__Set task A__.
Please echo the whole forum thread comparing the Saros and Spheros reels, character for character.

══ Text to read ══

# Saros vs spheros



## fishstickman (Jan 7, 2008)

Guys,
I have several shimano reels and one quantum and I'm looking to add another spinning reel. I have two stradic 4000s, a spheros 4000 and a saros 2500. 

I'd like to add either another spheros or saros in a 3000 or 4000 size. I love them both...

This will be used primarily for inshore saltwater fishing with occasional freshwater duty. 

Does anyone have a recommendation for one vs the other?

Thanks,
FishStickMan


----------



## Bantam1 (Jun 26, 2007)

Either the Saros or Spheros will work. The Saros does come with an extra spool if that is something you will need.


----------



## fishstickman (Jan 7, 2008)

Is there a particular difference between the two or are they generally comparable?

Thanks,
FishStickMan


----------



## Bantam1 (Jun 26, 2007)

The Symetre does not have the stonger Paladin gearing or the thread in "Direct Drive" handle.


----------



## artofficial (Oct 3, 2005)

═══
══ Provided information ══

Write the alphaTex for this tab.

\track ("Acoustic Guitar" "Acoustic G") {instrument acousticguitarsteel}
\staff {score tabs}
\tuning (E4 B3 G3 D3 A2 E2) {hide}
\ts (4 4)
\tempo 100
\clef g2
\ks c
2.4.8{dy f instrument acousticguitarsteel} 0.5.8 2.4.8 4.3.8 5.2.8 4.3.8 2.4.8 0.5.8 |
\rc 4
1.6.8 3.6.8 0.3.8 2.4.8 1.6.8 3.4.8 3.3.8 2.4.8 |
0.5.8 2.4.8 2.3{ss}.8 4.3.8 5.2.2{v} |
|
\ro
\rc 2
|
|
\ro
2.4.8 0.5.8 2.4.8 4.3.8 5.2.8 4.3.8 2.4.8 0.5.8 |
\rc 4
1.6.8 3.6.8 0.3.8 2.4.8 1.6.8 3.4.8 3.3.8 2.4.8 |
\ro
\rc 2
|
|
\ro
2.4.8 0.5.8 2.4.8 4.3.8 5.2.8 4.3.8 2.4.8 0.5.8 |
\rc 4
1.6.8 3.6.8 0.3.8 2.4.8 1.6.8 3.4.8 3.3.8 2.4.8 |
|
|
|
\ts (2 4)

═══
══ Provided information ══

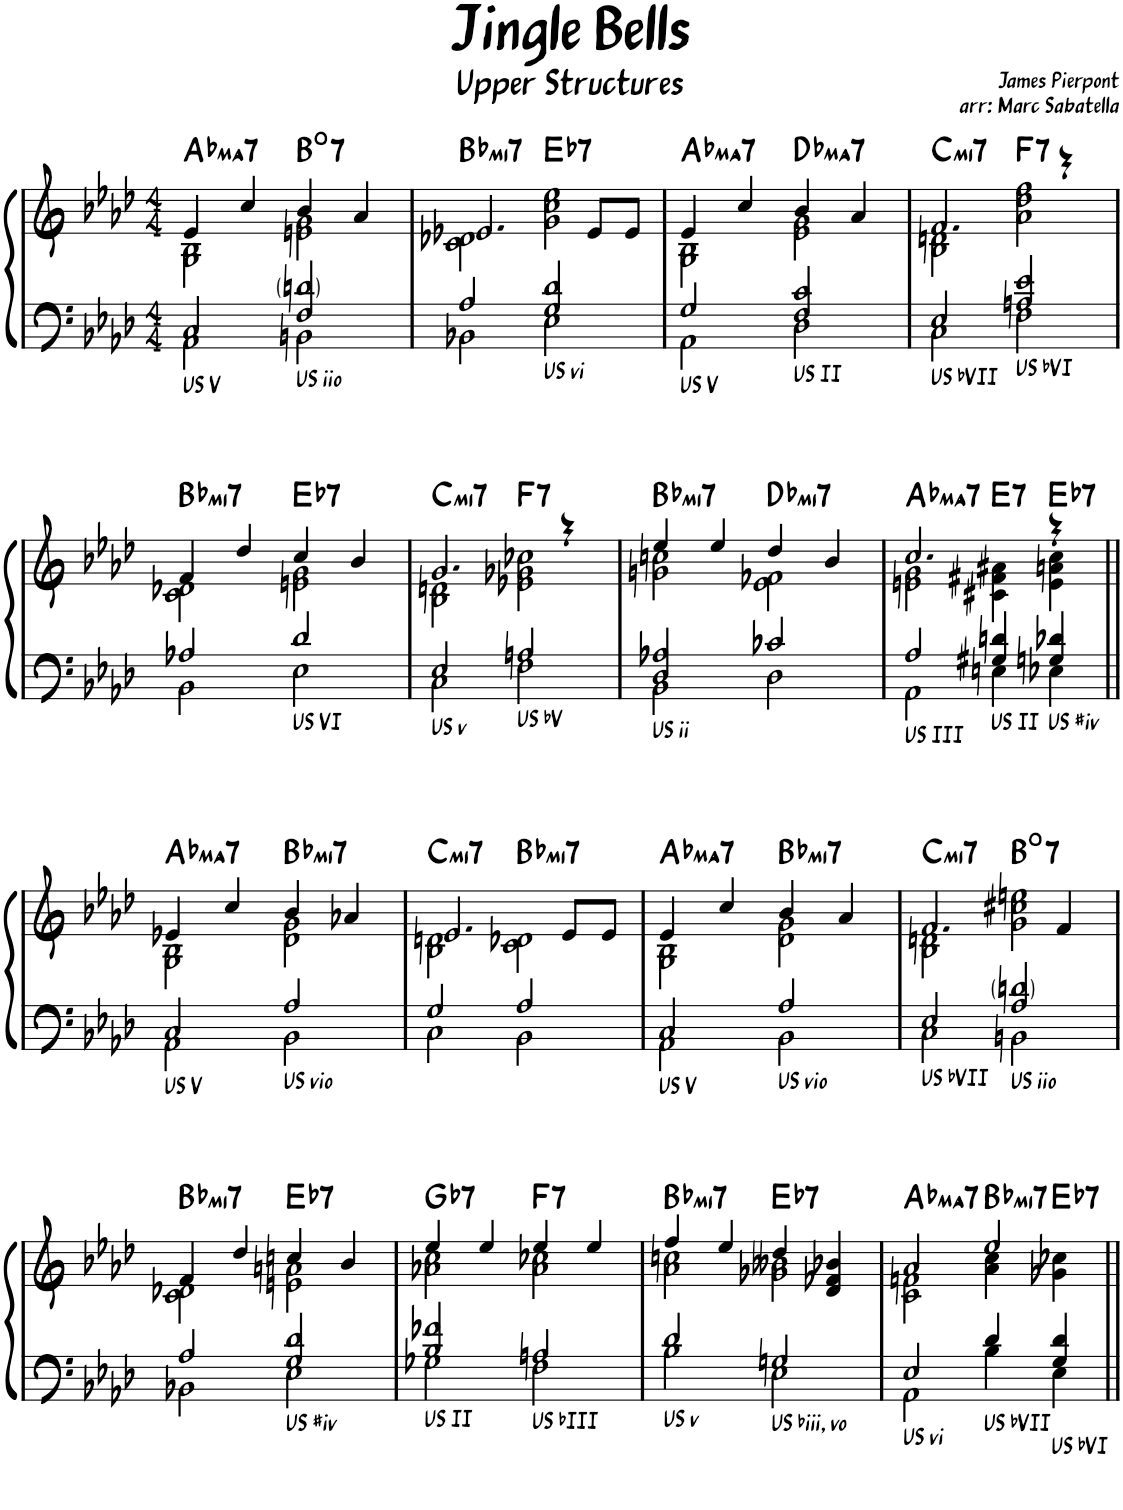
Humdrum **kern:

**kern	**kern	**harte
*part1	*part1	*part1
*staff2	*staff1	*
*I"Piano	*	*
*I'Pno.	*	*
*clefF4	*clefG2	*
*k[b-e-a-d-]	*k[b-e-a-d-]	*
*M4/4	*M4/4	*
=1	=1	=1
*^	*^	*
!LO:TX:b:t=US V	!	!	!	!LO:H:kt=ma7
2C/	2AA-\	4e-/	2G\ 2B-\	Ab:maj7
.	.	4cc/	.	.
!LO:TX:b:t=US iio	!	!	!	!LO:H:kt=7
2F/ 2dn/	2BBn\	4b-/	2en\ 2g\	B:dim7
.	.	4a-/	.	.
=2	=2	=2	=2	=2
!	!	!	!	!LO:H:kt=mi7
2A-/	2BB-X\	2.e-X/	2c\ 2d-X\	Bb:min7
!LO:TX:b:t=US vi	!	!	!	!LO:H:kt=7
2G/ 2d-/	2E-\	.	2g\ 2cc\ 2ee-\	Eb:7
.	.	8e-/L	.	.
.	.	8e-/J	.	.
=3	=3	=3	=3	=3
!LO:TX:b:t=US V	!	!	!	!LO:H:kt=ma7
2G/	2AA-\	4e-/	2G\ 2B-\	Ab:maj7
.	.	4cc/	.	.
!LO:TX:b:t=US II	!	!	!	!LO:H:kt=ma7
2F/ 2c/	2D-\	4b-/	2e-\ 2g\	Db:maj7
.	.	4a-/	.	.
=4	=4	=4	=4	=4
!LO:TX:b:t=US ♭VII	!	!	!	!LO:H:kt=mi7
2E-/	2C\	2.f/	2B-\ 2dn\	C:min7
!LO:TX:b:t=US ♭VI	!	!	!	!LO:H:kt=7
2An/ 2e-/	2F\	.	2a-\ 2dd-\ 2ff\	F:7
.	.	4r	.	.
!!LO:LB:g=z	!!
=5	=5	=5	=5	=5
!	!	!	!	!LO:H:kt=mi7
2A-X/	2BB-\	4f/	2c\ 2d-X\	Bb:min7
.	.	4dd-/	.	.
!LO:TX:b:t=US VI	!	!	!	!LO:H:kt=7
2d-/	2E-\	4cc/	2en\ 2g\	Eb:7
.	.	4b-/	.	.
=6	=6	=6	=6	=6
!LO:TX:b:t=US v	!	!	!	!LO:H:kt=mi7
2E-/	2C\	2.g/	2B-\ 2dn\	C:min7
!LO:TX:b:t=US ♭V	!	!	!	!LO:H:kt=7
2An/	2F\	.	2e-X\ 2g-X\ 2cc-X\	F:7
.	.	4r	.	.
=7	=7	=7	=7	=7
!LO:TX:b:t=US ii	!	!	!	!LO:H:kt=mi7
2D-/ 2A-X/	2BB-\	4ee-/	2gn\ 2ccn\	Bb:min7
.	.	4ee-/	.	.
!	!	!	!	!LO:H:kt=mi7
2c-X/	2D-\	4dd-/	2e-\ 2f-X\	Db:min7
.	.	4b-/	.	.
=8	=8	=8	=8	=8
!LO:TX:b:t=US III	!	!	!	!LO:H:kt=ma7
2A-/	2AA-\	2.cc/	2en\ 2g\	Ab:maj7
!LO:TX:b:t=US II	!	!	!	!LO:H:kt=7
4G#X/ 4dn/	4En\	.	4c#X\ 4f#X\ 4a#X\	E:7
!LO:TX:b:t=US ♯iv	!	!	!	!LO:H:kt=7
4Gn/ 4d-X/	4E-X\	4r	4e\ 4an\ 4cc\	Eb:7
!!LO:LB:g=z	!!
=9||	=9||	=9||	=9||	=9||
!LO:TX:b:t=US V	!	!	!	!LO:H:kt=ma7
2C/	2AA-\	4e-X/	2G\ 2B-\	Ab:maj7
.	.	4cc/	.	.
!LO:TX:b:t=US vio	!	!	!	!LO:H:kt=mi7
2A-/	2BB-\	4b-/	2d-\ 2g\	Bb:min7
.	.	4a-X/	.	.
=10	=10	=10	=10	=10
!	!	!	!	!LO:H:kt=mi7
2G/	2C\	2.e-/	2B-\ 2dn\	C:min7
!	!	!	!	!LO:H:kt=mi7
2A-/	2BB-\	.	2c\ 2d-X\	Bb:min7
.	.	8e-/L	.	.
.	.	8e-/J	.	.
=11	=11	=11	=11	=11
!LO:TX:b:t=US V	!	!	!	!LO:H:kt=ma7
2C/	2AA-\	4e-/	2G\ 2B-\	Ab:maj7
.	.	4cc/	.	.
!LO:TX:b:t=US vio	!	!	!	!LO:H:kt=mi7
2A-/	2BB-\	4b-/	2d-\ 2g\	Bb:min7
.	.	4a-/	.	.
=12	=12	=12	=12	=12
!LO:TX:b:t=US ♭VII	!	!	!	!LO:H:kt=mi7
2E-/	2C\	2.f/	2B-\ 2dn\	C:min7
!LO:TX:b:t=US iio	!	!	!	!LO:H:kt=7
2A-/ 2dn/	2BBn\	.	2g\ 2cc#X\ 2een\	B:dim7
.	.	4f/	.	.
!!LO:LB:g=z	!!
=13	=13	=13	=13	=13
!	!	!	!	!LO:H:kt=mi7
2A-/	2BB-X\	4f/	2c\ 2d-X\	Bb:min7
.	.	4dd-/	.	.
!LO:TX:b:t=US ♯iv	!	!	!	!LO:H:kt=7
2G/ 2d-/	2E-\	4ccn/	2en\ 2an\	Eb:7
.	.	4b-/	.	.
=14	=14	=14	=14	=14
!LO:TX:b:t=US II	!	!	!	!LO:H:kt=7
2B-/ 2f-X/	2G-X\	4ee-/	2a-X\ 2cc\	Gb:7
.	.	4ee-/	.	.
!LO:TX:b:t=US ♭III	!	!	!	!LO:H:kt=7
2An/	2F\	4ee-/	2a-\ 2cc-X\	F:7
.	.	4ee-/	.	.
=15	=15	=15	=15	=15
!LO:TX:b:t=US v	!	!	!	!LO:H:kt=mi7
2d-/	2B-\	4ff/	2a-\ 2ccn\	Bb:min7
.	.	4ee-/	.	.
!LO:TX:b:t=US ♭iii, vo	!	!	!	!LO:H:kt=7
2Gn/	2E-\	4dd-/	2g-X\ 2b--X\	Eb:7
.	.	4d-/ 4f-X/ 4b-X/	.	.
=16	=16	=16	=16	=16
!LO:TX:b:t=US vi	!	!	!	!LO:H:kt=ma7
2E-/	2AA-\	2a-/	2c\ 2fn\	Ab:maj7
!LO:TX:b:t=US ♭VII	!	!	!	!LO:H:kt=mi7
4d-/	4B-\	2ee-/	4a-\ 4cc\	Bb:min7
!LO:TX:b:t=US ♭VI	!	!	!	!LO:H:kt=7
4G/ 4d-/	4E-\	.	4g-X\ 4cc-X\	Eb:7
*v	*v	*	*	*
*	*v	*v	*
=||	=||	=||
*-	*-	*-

═══
══ Provided information ══

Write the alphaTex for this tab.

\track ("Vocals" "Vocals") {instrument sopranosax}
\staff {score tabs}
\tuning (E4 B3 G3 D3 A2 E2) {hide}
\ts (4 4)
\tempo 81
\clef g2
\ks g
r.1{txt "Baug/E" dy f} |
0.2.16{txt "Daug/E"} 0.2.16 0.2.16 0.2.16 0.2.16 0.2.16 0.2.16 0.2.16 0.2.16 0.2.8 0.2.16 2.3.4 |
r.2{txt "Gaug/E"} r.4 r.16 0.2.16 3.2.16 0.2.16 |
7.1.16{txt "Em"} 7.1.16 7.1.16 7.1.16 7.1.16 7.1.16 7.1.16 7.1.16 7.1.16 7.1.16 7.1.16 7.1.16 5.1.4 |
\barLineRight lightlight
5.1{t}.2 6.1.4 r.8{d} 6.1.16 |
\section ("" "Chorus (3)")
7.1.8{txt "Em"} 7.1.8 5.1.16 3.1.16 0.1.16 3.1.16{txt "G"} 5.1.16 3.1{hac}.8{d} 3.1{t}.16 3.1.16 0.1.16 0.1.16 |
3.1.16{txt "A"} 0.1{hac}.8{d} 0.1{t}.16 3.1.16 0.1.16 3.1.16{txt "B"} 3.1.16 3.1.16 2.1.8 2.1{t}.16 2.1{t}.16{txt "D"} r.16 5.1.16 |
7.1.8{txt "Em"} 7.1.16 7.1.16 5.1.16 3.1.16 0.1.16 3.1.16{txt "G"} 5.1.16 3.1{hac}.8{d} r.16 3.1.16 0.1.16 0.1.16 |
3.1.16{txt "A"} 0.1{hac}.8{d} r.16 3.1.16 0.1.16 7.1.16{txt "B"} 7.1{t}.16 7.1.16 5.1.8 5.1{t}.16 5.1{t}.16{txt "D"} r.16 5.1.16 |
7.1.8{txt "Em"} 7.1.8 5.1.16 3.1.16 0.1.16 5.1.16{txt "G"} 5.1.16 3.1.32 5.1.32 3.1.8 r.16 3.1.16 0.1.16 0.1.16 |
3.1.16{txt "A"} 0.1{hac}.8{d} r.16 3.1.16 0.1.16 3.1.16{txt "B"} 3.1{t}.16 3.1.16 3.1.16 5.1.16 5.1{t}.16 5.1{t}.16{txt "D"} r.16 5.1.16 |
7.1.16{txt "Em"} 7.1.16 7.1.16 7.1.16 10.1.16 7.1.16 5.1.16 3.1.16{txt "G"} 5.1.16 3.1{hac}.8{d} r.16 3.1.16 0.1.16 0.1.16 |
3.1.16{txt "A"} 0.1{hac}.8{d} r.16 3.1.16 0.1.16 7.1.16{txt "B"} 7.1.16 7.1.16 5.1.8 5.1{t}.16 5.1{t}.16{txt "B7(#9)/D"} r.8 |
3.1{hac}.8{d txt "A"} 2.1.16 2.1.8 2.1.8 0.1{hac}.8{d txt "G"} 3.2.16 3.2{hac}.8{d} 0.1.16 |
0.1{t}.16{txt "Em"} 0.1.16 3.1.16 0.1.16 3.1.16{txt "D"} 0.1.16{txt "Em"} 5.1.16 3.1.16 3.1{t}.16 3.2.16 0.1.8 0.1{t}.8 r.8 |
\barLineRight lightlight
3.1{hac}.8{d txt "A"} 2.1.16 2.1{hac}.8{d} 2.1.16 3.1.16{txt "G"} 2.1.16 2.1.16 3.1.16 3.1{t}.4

═══

__Set task B__.
Report every line in the rows above that contains the string "acousticguitarsteel". Case counts.

__Worked solution A__.
# Saros vs spheros



## fishstickman (Jan 7, 2008)

Guys,
I have several shimano reels and one quantum and I'm looking to add another spinning reel. I have two stradic 4000s, a spheros 4000 and a saros 2500. 

I'd like to add either another spheros or saros in a 3000 or 4000 size. I love them both...

This will be used primarily for inshore saltwater fishing with occasional freshwater duty. 

Does anyone have a recommendation for one vs the other?

Thanks,
FishStickMan


----------



## Bantam1 (Jun 26, 2007)

Either the Saros or Spheros will work. The Saros does come with an extra spool if that is something you will need.


----------



## fishstickman (Jan 7, 2008)

Is there a particular difference between the two or are they generally comparable?

Thanks,
FishStickMan


----------



## Bantam1 (Jun 26, 2007)

The Symetre does not have the stonger Paladin gearing or the thread in "Direct Drive" handle.


----------



## artofficial (Oct 3, 2005)

__Worked solution B__.
\track ("Acoustic Guitar" "Acoustic G") {instrument acousticguitarsteel}
2.4.8{dy f instrument acousticguitarsteel} 0.5.8 2.4.8 4.3.8 5.2.8 4.3.8 2.4.8 0.5.8 |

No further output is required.